(Stored items from a collection)

- - - - -

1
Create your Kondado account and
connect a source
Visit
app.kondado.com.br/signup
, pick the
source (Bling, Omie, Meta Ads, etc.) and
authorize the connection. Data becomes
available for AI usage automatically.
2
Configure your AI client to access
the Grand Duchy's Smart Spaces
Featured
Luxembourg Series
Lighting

- - - - -

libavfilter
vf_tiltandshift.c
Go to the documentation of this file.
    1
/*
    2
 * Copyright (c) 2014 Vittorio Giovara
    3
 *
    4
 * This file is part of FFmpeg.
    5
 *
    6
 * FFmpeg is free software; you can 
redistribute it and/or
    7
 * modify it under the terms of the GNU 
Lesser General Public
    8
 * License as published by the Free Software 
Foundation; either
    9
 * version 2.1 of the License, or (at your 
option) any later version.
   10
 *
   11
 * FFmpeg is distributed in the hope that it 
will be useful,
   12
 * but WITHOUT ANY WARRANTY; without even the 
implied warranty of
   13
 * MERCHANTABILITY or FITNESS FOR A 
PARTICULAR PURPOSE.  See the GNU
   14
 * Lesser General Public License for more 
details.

- - - - -

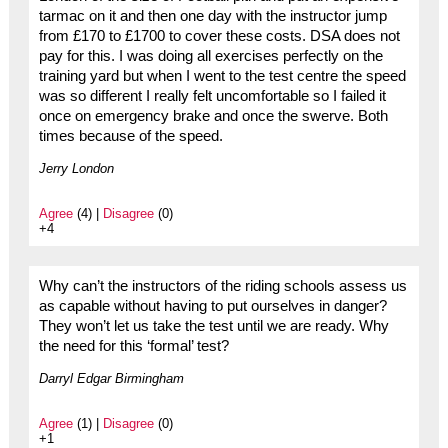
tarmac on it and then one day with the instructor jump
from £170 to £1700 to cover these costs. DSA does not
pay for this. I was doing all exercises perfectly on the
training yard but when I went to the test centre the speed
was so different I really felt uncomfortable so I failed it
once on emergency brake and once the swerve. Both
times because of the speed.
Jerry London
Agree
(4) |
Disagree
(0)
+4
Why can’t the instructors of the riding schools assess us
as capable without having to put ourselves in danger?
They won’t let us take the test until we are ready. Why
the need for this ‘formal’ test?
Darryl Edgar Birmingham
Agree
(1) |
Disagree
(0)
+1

- - - - -

**TASK DESCRIPTION:** From the entries above, extract every line where the word "your" appears.

**OUTPUT:**
Create your Kondado account and
Configure your AI client to access
 * version 2.1 of the License, or (at your 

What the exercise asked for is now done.